TEXT UNDER STUDY Start Marker

Carrica Le Favre (born June, 1850) was an American physical culturist, dress reform advocate and vegetarianism activist. She founded the Chicago Vegetarian Society and the New York Vegetarian Society.

Biography

Le Favre was well known as a child expert due to her book Mother's Help and Childs Best Friend which emphasized the women's role in raising children. She advised mothers to forbid their children eating snacks between meals.

Le Favre took interest in physical culture and was influenced by François Delsarte, she authored Physical Culture Founded on Delsartean Principles in 1894. She was a member of the American Society for the Promotion of Physical Culture and the American Delsarte Association.

Le Favre was a Delsartean who promoted breathing exercises (clavicular mental, costal moral, and abdominal physical) which were similar to Yogi Ramacharaka's yogi breathing exercises in his book Science of Breath. Le Favre combined the breathing exercises with Delsartean arm motions.

TEXT UNDER STUDY End Marker
DATASET CONTENT Start Marker

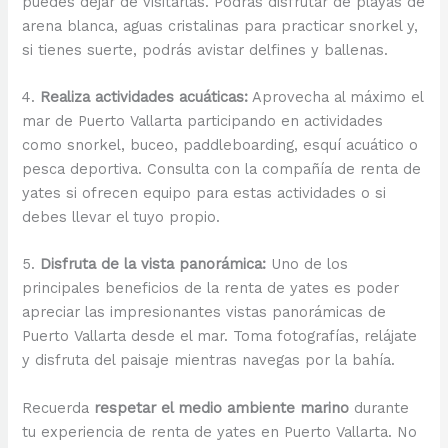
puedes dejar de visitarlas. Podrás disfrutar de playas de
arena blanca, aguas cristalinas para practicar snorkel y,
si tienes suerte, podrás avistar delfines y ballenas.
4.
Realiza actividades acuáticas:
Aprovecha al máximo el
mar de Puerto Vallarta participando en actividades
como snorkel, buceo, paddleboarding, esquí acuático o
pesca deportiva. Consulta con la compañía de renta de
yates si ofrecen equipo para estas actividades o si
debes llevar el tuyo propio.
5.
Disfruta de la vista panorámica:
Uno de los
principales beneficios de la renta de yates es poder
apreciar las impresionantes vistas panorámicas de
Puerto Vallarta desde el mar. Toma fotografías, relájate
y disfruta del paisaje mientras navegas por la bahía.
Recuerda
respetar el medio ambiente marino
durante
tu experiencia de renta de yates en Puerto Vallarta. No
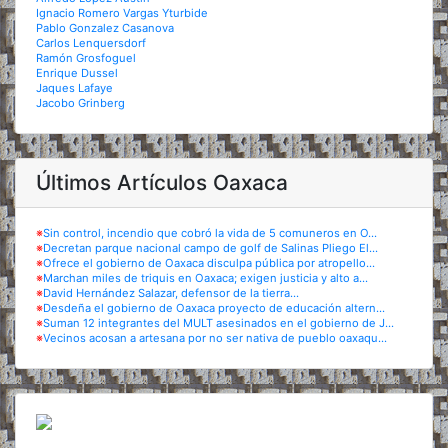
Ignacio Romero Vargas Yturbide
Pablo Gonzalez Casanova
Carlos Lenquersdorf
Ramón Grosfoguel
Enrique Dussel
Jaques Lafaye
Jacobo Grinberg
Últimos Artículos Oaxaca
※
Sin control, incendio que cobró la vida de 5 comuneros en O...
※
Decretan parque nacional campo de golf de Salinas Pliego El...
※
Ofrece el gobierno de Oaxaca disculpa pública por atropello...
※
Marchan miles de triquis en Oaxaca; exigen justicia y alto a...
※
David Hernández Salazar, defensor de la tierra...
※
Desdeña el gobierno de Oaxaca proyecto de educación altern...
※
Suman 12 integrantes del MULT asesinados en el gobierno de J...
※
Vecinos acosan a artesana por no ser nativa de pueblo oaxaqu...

DATASET CONTENT End Marker
DATASET CONTENT Start Marker

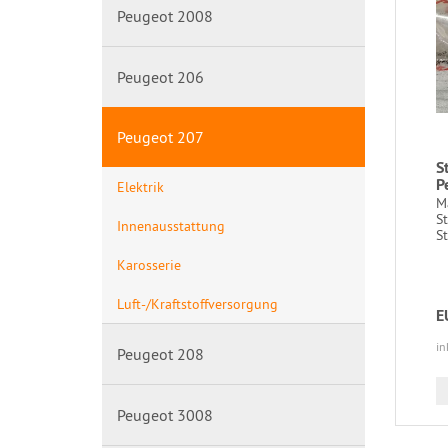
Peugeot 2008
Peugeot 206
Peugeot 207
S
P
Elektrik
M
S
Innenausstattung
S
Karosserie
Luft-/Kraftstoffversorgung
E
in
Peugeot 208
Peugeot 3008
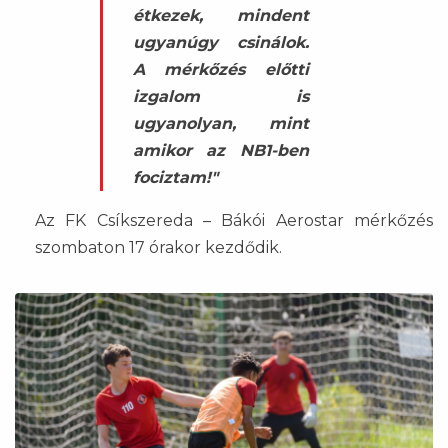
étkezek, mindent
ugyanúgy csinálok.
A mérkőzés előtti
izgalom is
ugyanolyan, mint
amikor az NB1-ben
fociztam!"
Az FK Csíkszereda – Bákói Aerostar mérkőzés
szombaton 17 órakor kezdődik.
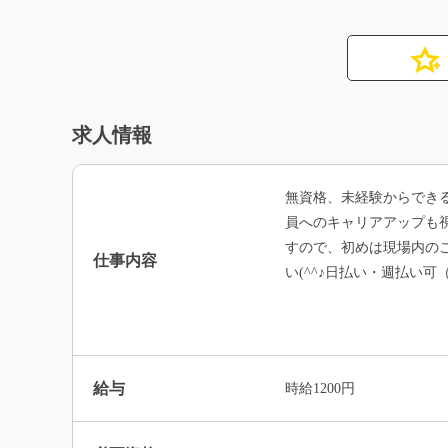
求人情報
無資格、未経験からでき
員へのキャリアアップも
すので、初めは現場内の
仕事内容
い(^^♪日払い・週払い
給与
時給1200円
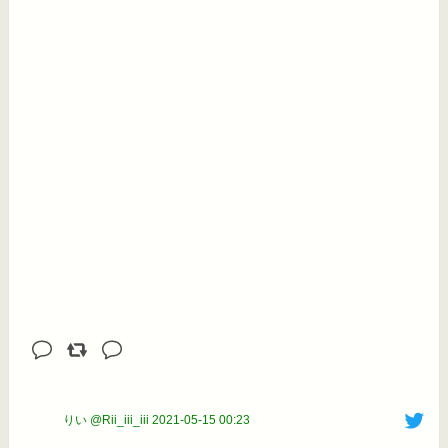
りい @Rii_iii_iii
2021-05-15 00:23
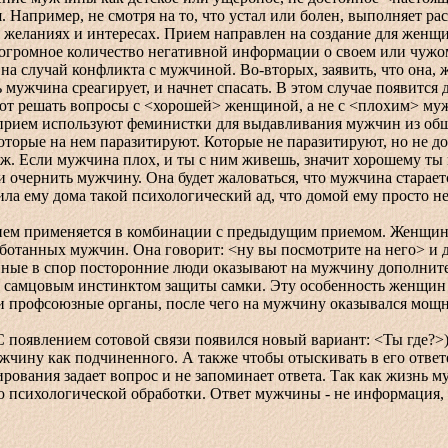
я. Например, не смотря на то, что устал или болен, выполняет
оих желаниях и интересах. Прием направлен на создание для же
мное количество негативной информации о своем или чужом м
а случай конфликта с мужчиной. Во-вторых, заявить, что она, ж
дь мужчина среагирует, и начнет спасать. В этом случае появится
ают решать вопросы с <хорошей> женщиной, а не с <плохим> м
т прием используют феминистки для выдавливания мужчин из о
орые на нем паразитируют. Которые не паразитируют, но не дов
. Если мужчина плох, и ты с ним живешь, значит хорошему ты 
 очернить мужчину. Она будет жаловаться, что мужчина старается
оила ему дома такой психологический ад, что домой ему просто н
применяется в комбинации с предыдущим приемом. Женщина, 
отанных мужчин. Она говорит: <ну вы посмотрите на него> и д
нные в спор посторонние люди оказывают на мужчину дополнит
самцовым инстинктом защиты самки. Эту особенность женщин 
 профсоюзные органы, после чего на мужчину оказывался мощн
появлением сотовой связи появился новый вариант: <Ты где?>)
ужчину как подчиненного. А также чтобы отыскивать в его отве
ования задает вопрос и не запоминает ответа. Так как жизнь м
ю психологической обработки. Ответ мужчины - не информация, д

DATASET CONTENT End Marker

== YOUR TASKS ==
a) Name every society or association mentioned in the Carrica Le Favre biography.
b) Write what comes next in the Carrica Le Favre biography, picking up right after its last sentence.
You won't need the lines for anything here.

== EXPECTED RESPONSES ==
a)
Chicago Vegetarian Society
New York Vegetarian Society
American Society for the Promotion of Physical Culture
American Delsarte Association

b)
Vegetarianism

Le Favre was a vegetarian and considered it vital for the moral and physical well being of the mother and child. Le Favre argued that meat eating caused omnivores to lose mental and physical capabilities and that a vegetarian diet would make mothers "sweet tempered and orderly" which was important for child development. Le Favre personally converted to vegetarianism after suffering from chronic diarrhea from eating meat. She claimed to have "escaped death by entirely discarding flesh food".

Le Favre founded the Chicago Vegetarian Society in 1889. The Society began with 29 members most of which were female. The aim of the Society was to "adopt and promulgate a vegetarian line of diet, and by so doing elevate and purify humanity". Early members of the Society were associated with Chicago's upper class.

Le Favre's work for the vegetarian movement was praised in The Vegetarian Messenger in 1891 for "introducing vegetarianism to the notice of people of culture in the U.S.A." The membership of the Chicago Vegetarian Society increased and they cooperated with the Vegetarian Society of America. Le Favre edited the Food, Home and Garden magazine's home department which offered advice on domestic science and vegetarian cooking.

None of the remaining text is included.